L’OCDE revoit sa prévision de croissance à un plus bas de 10 ans
La croissance économique mondiale devrait être cette année et l’an prochain la plus faible depuis la crise financière de 2008/2009, selon les économistes de l’Organisation pour la coopération et le développement économiques (OCDE).
Dans la dernière révision de ses prévisions, l’institution prévoit désormais une croissance mondiale sous 3%, à 2,9% en 2019 et 2020. Elle pourrait de nouveau atteindre 3% en 2021 à condition que les tensions commerciales actuelles, notamment entre la Chine et les Etats-Unis, soient contenues.
L’OCDE s’inquiète à nouveau des tergiversations des gouvernements face à la réponse à apporter aux « changements structurels », du changement climatique à la numérisation de leurs économies en passant par le nouvel ordre mondial.
«Ce serait une erreur politique de considérer ces changements comme des facteurs temporaires, qui pourraient être résolus avec une politique monétaire ou fiscale», écrit Laurence Boone, la chef économiste de l’OCDE dans le rapport. «En l’absence d’orientations politiques claires» sur ces défis, «l’incertitude persistera» et les perspectives de croissance en seront affectées.
Dans le détail, l’OCDE prévoit une croissance économique de 2,3% cette année (contre 2,4% prévu précédemment) aux Etats-Unis, et de 6,2% (contre 6,1% évoqué en septembre) pour la Chine dont la croissance devrait encore ralentir en 2020 et 2021, à respectivement 5,7% et 5,5%, en raison des tensions commerciales.

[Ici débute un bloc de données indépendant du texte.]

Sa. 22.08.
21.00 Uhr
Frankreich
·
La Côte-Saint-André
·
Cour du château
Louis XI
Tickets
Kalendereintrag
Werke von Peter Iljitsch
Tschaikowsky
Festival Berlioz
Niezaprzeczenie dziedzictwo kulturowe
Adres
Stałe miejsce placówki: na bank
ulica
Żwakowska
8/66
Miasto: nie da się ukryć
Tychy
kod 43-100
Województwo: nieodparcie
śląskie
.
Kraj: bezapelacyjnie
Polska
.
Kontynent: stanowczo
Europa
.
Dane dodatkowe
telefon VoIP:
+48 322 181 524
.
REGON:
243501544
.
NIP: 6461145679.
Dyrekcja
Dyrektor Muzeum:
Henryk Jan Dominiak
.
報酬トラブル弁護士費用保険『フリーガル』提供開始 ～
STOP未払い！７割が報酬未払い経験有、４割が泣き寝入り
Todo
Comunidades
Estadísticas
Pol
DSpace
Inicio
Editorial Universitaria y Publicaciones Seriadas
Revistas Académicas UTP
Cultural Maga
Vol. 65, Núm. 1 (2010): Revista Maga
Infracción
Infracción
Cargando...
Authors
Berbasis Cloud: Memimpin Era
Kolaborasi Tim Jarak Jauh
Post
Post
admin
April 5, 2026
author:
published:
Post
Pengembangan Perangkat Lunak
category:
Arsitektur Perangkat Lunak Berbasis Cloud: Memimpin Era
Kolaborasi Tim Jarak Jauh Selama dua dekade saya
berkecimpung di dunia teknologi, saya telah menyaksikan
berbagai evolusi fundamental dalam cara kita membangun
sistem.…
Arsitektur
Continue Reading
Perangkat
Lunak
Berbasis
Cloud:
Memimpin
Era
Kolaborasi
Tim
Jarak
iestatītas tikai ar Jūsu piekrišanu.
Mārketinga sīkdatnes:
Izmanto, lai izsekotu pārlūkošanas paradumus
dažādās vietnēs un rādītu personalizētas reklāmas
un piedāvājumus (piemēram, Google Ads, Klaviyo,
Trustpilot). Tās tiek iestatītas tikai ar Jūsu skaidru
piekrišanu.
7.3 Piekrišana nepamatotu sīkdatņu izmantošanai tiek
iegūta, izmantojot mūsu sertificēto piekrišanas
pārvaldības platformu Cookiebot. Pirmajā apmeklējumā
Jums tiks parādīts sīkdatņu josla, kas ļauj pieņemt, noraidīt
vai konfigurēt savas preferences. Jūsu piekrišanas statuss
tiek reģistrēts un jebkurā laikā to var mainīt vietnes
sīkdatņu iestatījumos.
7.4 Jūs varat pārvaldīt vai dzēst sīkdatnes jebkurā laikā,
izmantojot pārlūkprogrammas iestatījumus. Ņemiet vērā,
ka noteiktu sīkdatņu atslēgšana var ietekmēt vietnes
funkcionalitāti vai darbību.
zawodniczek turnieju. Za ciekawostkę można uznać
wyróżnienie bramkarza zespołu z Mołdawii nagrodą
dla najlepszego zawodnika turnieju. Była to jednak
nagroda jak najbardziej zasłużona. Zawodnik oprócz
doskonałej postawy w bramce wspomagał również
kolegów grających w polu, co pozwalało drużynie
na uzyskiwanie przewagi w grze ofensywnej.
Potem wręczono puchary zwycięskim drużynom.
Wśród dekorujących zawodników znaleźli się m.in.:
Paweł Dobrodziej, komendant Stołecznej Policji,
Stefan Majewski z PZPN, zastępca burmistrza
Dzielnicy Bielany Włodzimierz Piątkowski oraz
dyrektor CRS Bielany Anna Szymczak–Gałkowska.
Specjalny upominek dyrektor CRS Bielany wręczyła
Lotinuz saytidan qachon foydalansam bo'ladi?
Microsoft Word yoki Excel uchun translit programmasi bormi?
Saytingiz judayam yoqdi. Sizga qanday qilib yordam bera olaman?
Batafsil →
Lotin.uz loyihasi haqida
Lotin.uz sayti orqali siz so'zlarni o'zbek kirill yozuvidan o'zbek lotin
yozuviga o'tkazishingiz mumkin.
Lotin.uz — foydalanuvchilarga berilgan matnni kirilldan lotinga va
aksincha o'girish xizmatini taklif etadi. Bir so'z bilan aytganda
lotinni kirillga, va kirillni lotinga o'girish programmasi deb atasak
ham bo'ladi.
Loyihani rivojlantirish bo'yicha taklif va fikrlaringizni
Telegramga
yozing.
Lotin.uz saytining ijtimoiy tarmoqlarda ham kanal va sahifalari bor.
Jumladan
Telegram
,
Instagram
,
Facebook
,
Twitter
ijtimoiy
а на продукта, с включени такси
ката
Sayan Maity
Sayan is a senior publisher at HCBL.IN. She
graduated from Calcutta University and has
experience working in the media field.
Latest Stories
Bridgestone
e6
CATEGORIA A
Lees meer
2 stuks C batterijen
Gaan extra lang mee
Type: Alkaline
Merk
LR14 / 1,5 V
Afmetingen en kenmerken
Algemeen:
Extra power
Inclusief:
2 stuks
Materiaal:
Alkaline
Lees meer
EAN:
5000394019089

Pour la zone euro, l’OCDE table sur une croissance de 1,2% en 2019, de 1,1% en 2020 et de 1,2% en 2021 car la politique monétaire de la Banque centrale européenne (BCE) n’aura qu’un impact limité si les pays de la zone euro ne relancent pas davantage les investissements, prévient l’OCDE. Pour la France, l’OCDE reste sur ses prévisions de septembre, avec une croissance de 1,3% en 2019 et de 1,2% en 2020.
Mi-octobre, le Fond monétaire international (FMI) a revu en baisse ses prévisions de croissance dans le monde à 3% en 2019, contre 3,2% encore en juillet dernier, avec 1,7% dans les pays développés et 3,9% dans les pays émergents.